The problem:
Give back exactly the lines that run from the beginning of the entries to the line containing "right knee: (394, 663)", both included, and nothing else.

[Excerpts from a dataset]

>>

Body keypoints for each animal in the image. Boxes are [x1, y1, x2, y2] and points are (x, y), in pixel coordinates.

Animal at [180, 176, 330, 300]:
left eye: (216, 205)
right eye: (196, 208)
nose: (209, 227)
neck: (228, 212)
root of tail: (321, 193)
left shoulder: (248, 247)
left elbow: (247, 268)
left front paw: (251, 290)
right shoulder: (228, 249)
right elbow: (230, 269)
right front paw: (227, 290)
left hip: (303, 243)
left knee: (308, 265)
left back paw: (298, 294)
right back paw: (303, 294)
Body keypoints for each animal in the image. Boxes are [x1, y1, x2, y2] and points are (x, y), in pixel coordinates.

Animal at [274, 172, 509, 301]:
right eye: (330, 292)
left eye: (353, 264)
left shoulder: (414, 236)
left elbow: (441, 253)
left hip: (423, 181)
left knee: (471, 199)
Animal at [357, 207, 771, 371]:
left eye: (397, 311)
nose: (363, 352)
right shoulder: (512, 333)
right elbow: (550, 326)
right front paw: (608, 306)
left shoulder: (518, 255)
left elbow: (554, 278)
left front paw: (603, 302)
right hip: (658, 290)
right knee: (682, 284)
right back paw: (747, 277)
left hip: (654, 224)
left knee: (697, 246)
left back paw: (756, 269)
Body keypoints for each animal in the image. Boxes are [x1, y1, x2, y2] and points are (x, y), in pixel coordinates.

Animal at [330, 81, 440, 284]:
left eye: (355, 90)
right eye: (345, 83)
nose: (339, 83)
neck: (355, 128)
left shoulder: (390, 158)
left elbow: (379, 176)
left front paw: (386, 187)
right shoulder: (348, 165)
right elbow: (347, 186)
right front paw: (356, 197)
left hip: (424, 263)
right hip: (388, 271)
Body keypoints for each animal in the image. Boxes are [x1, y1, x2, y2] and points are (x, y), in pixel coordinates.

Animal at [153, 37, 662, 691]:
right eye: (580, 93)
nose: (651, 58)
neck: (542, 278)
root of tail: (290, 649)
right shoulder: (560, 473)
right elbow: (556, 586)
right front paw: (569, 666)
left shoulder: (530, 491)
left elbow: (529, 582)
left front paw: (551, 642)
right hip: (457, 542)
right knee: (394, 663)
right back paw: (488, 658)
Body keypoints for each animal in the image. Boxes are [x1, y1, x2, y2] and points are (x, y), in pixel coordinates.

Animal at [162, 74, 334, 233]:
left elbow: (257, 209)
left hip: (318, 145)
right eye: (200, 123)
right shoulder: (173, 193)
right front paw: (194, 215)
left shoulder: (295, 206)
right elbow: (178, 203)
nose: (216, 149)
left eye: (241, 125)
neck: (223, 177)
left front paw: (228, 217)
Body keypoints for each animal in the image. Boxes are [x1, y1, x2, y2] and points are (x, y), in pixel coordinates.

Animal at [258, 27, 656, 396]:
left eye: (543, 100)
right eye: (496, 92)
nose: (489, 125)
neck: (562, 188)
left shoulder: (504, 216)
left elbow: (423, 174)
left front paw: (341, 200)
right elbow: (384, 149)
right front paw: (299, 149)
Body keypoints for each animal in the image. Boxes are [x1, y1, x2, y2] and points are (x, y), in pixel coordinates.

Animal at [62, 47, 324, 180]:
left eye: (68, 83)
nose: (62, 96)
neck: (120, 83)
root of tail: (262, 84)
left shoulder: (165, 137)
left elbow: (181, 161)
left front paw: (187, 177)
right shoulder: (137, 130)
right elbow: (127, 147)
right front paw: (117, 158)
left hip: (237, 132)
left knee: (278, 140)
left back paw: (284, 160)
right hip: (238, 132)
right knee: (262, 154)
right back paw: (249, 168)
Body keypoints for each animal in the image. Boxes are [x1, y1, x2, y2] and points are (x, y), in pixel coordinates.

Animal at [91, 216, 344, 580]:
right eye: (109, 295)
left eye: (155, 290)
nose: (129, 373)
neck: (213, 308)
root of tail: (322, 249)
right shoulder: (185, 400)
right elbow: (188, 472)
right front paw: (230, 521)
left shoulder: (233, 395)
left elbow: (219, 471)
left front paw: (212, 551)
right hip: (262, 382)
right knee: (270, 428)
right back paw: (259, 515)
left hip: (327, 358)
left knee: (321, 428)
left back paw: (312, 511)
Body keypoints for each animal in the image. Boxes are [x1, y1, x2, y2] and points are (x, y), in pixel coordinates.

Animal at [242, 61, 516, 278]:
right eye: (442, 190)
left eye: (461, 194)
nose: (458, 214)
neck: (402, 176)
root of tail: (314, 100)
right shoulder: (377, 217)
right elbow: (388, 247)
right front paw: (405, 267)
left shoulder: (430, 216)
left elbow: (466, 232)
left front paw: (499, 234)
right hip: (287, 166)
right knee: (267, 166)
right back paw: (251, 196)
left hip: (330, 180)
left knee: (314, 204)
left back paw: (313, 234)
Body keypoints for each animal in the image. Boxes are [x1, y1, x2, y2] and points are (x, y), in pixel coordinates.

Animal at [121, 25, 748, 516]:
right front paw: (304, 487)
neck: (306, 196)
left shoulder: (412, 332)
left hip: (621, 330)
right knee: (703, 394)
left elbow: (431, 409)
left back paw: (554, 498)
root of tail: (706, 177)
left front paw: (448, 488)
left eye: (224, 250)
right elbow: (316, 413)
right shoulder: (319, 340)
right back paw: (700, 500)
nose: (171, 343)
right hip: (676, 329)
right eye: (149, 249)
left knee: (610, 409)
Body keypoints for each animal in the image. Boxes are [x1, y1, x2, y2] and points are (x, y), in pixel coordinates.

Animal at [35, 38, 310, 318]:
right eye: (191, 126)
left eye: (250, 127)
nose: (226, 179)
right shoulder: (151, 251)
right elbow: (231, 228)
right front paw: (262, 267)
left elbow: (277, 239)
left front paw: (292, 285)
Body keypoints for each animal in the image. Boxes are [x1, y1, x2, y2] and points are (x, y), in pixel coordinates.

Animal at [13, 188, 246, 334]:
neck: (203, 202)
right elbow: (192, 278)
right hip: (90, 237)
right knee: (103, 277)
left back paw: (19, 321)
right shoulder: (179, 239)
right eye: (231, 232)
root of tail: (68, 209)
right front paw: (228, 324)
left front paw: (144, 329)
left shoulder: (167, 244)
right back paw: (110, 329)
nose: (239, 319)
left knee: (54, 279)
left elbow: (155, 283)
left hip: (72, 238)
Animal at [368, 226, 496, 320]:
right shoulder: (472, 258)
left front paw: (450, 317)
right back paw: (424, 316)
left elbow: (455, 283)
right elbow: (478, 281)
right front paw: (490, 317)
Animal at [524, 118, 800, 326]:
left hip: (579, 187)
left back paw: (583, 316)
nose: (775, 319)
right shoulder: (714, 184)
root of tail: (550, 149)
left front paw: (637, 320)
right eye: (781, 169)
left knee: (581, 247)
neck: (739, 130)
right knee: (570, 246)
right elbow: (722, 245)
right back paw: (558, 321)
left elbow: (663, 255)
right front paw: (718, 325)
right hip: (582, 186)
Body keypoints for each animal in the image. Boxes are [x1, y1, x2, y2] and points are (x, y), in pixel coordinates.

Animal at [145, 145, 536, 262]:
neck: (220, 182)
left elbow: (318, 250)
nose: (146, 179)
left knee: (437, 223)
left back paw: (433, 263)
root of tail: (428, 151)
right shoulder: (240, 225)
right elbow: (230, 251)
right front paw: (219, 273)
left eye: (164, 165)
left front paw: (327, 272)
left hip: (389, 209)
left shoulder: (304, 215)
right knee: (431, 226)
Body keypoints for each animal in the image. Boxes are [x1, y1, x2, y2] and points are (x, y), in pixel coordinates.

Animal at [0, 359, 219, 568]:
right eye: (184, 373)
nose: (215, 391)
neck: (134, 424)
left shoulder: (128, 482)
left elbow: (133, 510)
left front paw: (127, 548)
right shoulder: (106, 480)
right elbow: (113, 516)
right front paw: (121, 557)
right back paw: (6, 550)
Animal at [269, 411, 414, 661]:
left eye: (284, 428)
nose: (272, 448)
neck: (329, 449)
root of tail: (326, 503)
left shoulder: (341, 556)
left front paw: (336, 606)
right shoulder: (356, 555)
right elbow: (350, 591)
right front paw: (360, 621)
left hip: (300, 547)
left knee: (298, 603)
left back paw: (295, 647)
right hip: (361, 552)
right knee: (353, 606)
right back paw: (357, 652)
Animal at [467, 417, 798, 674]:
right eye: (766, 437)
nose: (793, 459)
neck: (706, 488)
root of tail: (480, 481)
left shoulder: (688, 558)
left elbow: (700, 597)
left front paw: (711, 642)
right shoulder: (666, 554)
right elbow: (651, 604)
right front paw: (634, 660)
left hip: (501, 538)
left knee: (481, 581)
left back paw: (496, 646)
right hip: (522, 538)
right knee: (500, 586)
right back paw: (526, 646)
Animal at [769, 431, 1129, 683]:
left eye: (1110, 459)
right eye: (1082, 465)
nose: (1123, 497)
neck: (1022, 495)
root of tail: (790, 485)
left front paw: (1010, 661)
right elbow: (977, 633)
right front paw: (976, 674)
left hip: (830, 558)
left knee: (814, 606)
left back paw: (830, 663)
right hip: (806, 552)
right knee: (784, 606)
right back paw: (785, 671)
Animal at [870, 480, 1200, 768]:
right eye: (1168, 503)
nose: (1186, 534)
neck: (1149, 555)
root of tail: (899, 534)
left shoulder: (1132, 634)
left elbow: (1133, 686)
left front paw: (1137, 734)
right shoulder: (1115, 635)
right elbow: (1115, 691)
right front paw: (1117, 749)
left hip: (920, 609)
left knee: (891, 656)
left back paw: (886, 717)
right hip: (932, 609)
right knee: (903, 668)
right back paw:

<<

Answer space:
Body keypoints for each animal in the image. Boxes are [x1, y1, x2, y2] and points are (x, y), in pixel coordinates.

Animal at [180, 176, 330, 300]:
left eye: (216, 205)
right eye: (196, 208)
nose: (209, 227)
neck: (228, 212)
root of tail: (321, 193)
left shoulder: (248, 247)
left elbow: (247, 268)
left front paw: (251, 290)
right shoulder: (228, 249)
right elbow: (230, 269)
right front paw: (227, 290)
left hip: (303, 243)
left knee: (308, 265)
left back paw: (298, 294)
right back paw: (303, 294)
Body keypoints for each animal in the image. Boxes are [x1, y1, x2, y2] and points are (x, y), in pixel coordinates.

Animal at [274, 172, 509, 301]:
right eye: (330, 292)
left eye: (353, 264)
left shoulder: (414, 236)
left elbow: (441, 253)
left hip: (423, 181)
left knee: (471, 199)
Animal at [357, 207, 771, 371]:
left eye: (397, 311)
nose: (363, 352)
right shoulder: (512, 333)
right elbow: (550, 326)
right front paw: (608, 306)
left shoulder: (518, 255)
left elbow: (554, 278)
left front paw: (603, 302)
right hip: (658, 290)
right knee: (682, 284)
right back paw: (747, 277)
left hip: (654, 224)
left knee: (697, 246)
left back paw: (756, 269)
Body keypoints for each animal in the image. Boxes are [x1, y1, x2, y2] and points are (x, y), in pixel coordinates.

Animal at [330, 81, 440, 284]:
left eye: (355, 90)
right eye: (345, 83)
nose: (339, 83)
neck: (355, 128)
left shoulder: (390, 158)
left elbow: (379, 176)
left front paw: (386, 187)
right shoulder: (348, 165)
right elbow: (347, 186)
right front paw: (356, 197)
left hip: (424, 263)
right hip: (388, 271)
Body keypoints for each animal in the image. Boxes are [x1, y1, x2, y2] and points are (x, y), in pixel coordinates.

Animal at [153, 37, 662, 691]:
right eye: (580, 93)
nose: (651, 58)
neck: (542, 278)
root of tail: (290, 649)
right shoulder: (560, 473)
right elbow: (556, 586)
right front paw: (569, 666)
left shoulder: (530, 491)
left elbow: (529, 582)
left front paw: (551, 642)
right hip: (457, 542)
right knee: (394, 663)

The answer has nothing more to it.